The performance experiment shows that the average jitter of the response to the periodic signal is reduced by 3.79 us, and the maximum jitter is reduced by 36 us compared with the default configuration, making the maximum jitter less than 0.05% of the cycle length, indicating a significant improvement in real-time performance. Meanwhile, under the task configuration of the performance experiment, the multi-core speedup ratio of the proposed scheduling method is 1.51, which is only 0.01 less than that of static scheduling, but it has higher scalability and generality. Then, based on the low device error rate due to heavy ions of GR740, the triplication-redundancy mode is estimated to make further improvement of the reliability in a GEO orbit environment by five orders of magnitudes. Based on the background of the space gravitational wave detection project, the application experiment and the semi-physical simulation of drag-free control further verify that the SMU designed in this paper can meet the needs of future complex satellites.

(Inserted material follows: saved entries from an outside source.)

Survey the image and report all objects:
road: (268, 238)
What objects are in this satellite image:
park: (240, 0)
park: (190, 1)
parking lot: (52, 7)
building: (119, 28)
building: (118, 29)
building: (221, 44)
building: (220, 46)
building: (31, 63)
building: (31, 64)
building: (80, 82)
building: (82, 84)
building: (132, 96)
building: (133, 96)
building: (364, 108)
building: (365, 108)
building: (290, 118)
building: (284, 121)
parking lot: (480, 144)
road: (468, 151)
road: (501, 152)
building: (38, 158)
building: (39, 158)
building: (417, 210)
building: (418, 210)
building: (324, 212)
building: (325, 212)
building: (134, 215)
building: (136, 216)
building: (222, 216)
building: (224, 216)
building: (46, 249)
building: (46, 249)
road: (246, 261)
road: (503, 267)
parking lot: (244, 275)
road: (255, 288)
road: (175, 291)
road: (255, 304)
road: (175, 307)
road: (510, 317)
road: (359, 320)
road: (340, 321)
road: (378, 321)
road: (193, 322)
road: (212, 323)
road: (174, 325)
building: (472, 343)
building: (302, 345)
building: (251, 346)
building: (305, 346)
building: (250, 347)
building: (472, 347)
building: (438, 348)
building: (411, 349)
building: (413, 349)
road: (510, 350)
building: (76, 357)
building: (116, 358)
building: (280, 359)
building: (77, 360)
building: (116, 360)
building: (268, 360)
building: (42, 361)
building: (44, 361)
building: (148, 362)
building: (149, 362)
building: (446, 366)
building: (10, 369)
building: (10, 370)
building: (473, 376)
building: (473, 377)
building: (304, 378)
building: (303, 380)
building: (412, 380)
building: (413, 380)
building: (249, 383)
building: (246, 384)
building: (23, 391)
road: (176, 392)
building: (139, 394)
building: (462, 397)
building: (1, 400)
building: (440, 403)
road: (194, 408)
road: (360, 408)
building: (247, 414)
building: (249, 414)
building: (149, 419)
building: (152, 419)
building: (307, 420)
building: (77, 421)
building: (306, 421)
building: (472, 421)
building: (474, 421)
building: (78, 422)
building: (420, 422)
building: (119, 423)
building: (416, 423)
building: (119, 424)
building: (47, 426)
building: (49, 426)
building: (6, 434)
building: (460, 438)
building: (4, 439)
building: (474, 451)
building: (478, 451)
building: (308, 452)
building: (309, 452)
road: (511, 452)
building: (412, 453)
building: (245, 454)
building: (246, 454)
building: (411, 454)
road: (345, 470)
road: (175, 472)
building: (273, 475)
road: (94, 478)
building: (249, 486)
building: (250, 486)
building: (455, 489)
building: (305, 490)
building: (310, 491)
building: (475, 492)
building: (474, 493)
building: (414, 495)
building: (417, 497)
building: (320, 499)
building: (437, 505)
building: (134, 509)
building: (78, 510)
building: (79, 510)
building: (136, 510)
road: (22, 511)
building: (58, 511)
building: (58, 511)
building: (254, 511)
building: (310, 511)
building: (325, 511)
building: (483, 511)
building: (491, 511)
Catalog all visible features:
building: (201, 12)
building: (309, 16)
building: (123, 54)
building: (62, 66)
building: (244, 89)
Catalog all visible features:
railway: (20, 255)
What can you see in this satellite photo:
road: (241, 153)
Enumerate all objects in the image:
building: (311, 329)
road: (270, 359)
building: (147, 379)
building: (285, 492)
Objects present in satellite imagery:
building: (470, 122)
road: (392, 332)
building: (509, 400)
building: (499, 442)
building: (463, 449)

Future work includes applying the high-performance general-purpose SMU described in this paper to the new-technology experiment satellite of our institute, continuously improving the design of the high-performance general-purpose SMU through in-orbit application. Eventually, we expect to achieve more effective support for the various types of spacecrafts to meet the requirements of the autonomous management of an intelligent computing system so as to complete a variety of tasks with greater challenge and scientific value.